[EXCERPT — start]
At some point, hopefully in the near future, the government and all of Israeli society will have to engage in a deep debate about the relationships between the Haredi community and the state and its non-Haredi citizens. Until then, Netanyahu is in a bind: If the government abolishes the exemption, it risks a walkout from the ultra-Orthodox lawmakers; if it lets the exemption stand, the secular members could withdraw. Either way, the coalition could collapse.

Unless, of course, he finds a way to pick up and start juggling anew these mismatched, but necessary, political balls.


Top image: Soldiers of all five brigades at the Western Wall – from left to right, Kfir Brigade, Golani Brigade, Paratroopers Brigade, Givati Brigade, and Nahal Brigade. (Photo credit: Israel Defense Forces via Flickr. CC BY-SA 2.0).

2 thoughts on “Explainer | Will Israel Draft ‘Those Who Toil in Torah’?
[EXCERPT — finish]
--- PROBLEM STATEMENT ---
Reproduce the passage of the Haredi draft exemption excerpt that begins with the words "Top image: Soldiers" and ends after the words "Toil in Torah’?". The material after the excerpt on the Haredi draft exemption is separate from it.
[RAW DATA — start]
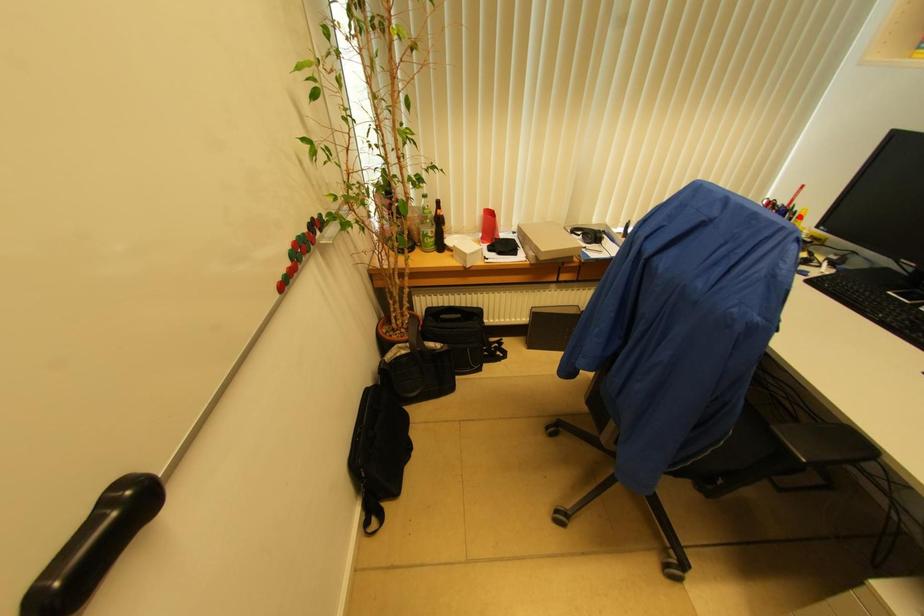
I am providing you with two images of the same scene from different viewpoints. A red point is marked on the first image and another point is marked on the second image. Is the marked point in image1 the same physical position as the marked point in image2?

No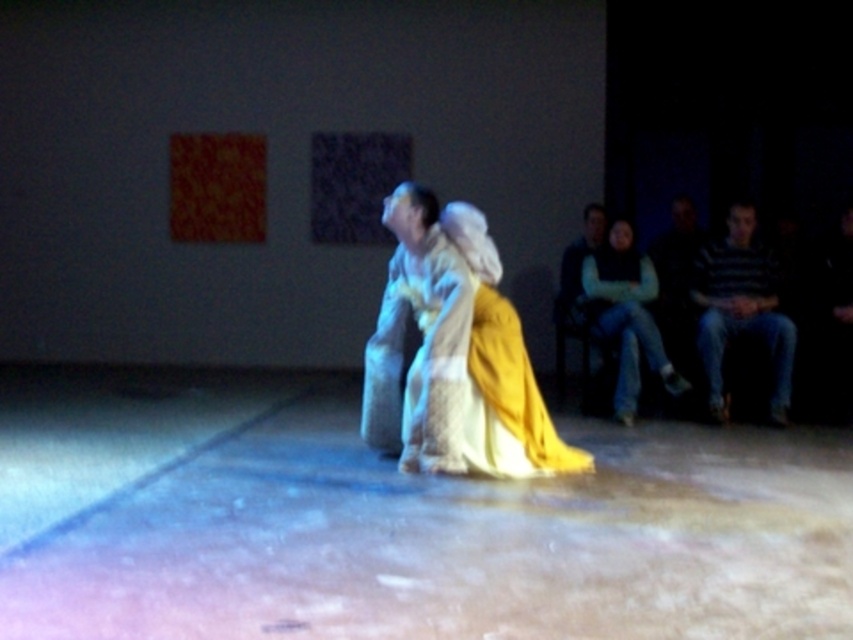
You are a photographer trying to capture the interaction between the two main figures. You notice the matte white dress at center and the light green sweater at right. Based on their positions, which one is closer to the left edge of the frame?

The matte white dress at center is positioned on the left side of light green sweater at right, so the matte white dress at center is closer to the left edge of the frame.

You are a photographer trying to capture the scene. You notice two points in the image at coordinates point (772, 371) and point (624, 378). Which point is closer to the camera?

Point (772, 371) is further to the camera than point (624, 378), so the closer point to the camera is point (624, 378).

You are a photographer setting up a camera to capture the scene. The matte white dress at center and the light green sweater at right are both in the frame. Based on their positions, which object might have a larger width in the photo?

The matte white dress at center might be wider than the light green sweater at right, so it would likely appear larger in width in the photograph.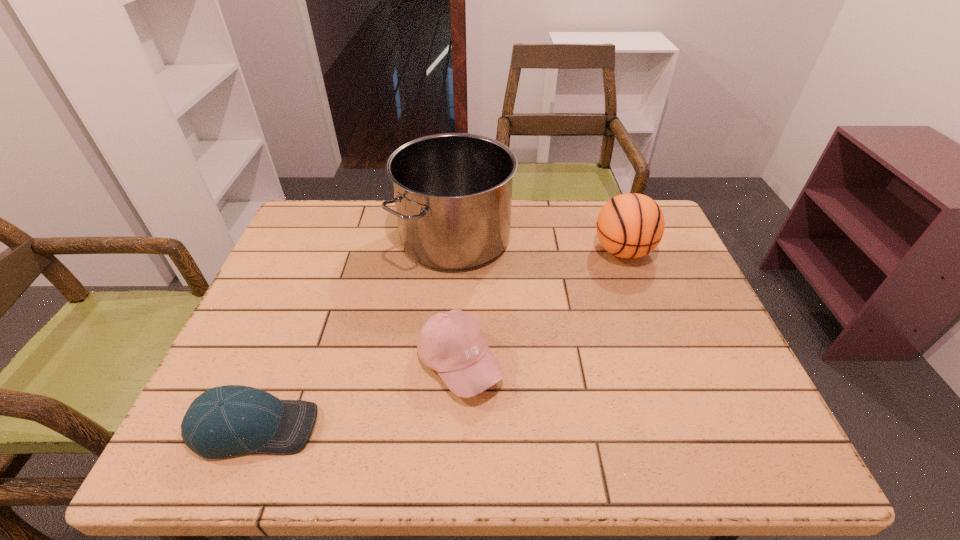
What are the coordinates of `saucepan that is at the far edge` in the screenshot? It's located at (452, 192).

The width and height of the screenshot is (960, 540). Identify the location of basketball that is at the far edge. (631, 225).

Locate an element on the screen. This screenshot has height=540, width=960. object present at the near edge is located at coordinates (224, 421).

Image resolution: width=960 pixels, height=540 pixels. What are the coordinates of `object present at the left edge` in the screenshot? It's located at (224, 421).

At what (x,y) coordinates should I click in order to perform the action: click on object positioned at the right edge. Please return your answer as a coordinate pair (x, y). Looking at the image, I should click on (631, 225).

I want to click on object that is positioned at the near left corner, so click(x=224, y=421).

This screenshot has height=540, width=960. Find the location of `object at the far right corner`. object at the far right corner is located at coordinates (631, 225).

Find the location of a particular element. vacant area at the far edge of the desktop is located at coordinates (371, 214).

Where is `free spot at the near edge of the desktop`? free spot at the near edge of the desktop is located at coordinates point(466,436).

Find the location of a particular element. The image size is (960, 540). vacant space at the left edge is located at coordinates point(313,287).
[RAW DATA — finish]
--- ANSWER BELOW ---
Top image: Soldiers of all five brigades at the Western Wall – from left to right, Kfir Brigade, Golani Brigade, Paratroopers Brigade, Givati Brigade, and Nahal Brigade. (Photo credit: Israel Defense Forces via Flickr. CC BY-SA 2.0).

2 thoughts on “Explainer | Will Israel Draft ‘Those Who Toil in Torah’?